[Opening SUPPLIED MATERIAL section]
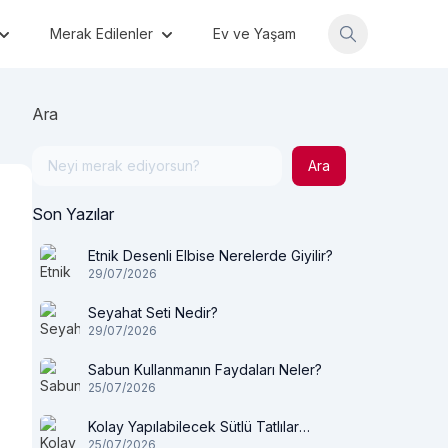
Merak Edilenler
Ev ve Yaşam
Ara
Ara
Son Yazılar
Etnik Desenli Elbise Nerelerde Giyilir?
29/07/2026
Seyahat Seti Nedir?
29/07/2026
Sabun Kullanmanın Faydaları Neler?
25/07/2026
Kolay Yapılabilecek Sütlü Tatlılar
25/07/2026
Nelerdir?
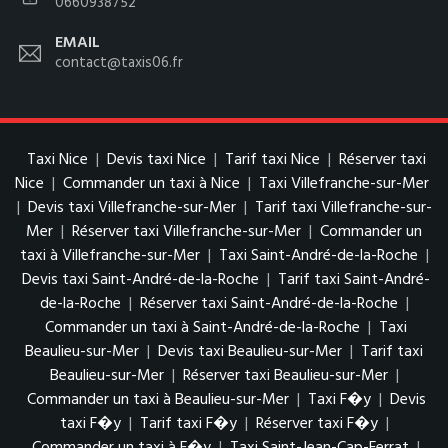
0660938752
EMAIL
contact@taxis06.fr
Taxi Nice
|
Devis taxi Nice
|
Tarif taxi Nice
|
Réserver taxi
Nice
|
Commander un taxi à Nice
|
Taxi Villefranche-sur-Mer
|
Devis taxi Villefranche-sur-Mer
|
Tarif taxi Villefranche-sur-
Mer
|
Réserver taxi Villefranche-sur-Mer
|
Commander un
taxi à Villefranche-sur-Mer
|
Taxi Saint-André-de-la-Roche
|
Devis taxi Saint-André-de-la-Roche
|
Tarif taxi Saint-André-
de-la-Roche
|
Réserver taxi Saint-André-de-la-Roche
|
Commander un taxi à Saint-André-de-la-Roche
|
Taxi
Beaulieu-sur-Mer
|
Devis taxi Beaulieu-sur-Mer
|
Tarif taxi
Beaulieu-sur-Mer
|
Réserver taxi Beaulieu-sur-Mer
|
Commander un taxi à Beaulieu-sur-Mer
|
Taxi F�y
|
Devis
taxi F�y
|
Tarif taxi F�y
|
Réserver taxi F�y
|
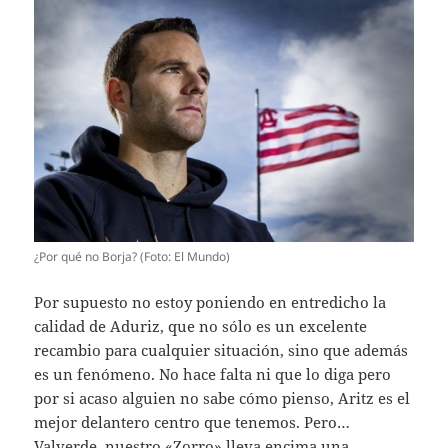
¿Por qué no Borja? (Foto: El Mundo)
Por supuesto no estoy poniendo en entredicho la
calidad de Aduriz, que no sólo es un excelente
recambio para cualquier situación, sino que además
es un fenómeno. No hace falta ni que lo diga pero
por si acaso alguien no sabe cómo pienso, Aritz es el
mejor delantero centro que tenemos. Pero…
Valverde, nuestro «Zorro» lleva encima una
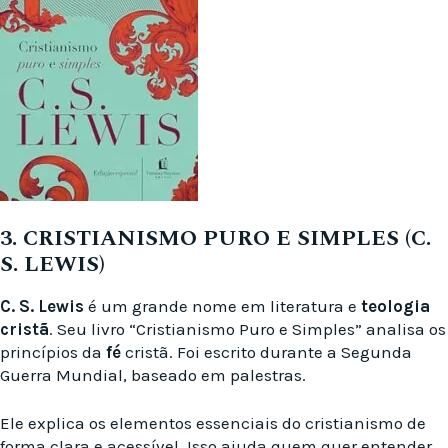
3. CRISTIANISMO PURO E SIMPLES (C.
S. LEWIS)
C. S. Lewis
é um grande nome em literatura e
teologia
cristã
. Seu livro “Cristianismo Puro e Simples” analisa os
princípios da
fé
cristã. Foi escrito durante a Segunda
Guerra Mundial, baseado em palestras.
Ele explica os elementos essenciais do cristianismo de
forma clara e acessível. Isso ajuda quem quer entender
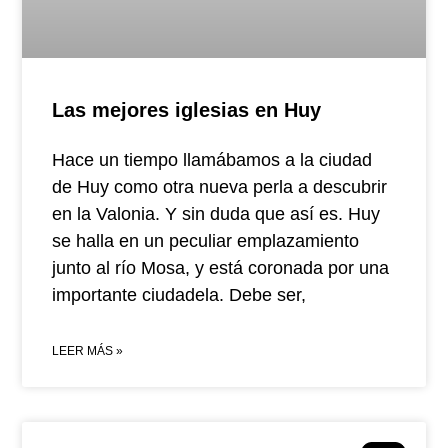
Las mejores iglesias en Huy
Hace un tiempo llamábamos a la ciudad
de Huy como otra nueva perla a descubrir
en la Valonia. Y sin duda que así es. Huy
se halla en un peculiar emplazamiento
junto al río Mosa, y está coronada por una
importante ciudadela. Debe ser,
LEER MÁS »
[Closing SUPPLIED MATERIAL section]
THE TASK:
Give every entry again as it is, dropping its pictures.

RESPONSE AREA:
Merak Edilenler
Ev ve Yaşam
Ara
Ara
Son Yazılar
Etnik Desenli Elbise Nerelerde Giyilir?
29/07/2026
Seyahat Seti Nedir?
29/07/2026
Sabun Kullanmanın Faydaları Neler?
25/07/2026
Kolay Yapılabilecek Sütlü Tatlılar
25/07/2026
Nelerdir?
0660938752
EMAIL
contact@taxis06.fr
Taxi Nice
|
Devis taxi Nice
|
Tarif taxi Nice
|
Réserver taxi
Nice
|
Commander un taxi à Nice
|
Taxi Villefranche-sur-Mer
|
Devis taxi Villefranche-sur-Mer
|
Tarif taxi Villefranche-sur-
Mer
|
Réserver taxi Villefranche-sur-Mer
|
Commander un
taxi à Villefranche-sur-Mer
|
Taxi Saint-André-de-la-Roche
|
Devis taxi Saint-André-de-la-Roche
|
Tarif taxi Saint-André-
de-la-Roche
|
Réserver taxi Saint-André-de-la-Roche
|
Commander un taxi à Saint-André-de-la-Roche
|
Taxi
Beaulieu-sur-Mer
|
Devis taxi Beaulieu-sur-Mer
|
Tarif taxi
Beaulieu-sur-Mer
|
Réserver taxi Beaulieu-sur-Mer
|
Commander un taxi à Beaulieu-sur-Mer
|
Taxi F�y
|
Devis
taxi F�y
|
Tarif taxi F�y
|
Réserver taxi F�y
|
¿Por qué no Borja? (Foto: El Mundo)
Por supuesto no estoy poniendo en entredicho la
calidad de Aduriz, que no sólo es un excelente
recambio para cualquier situación, sino que además
es un fenómeno. No hace falta ni que lo diga pero
por si acaso alguien no sabe cómo pienso, Aritz es el
mejor delantero centro que tenemos. Pero…
Valverde, nuestro «Zorro» lleva encima una
3. CRISTIANISMO PURO E SIMPLES (C.
S. LEWIS)
C. S. Lewis
é um grande nome em literatura e
teologia
cristã
. Seu livro “Cristianismo Puro e Simples” analisa os
princípios da
fé
cristã. Foi escrito durante a Segunda
Guerra Mundial, baseado em palestras.
Ele explica os elementos essenciais do cristianismo de
forma clara e acessível. Isso ajuda quem quer entender
Las mejores iglesias en Huy
Hace un tiempo llamábamos a la ciudad
de Huy como otra nueva perla a descubrir
en la Valonia. Y sin duda que así es. Huy
se halla en un peculiar emplazamiento
junto al río Mosa, y está coronada por una
importante ciudadela. Debe ser,
LEER MÁS »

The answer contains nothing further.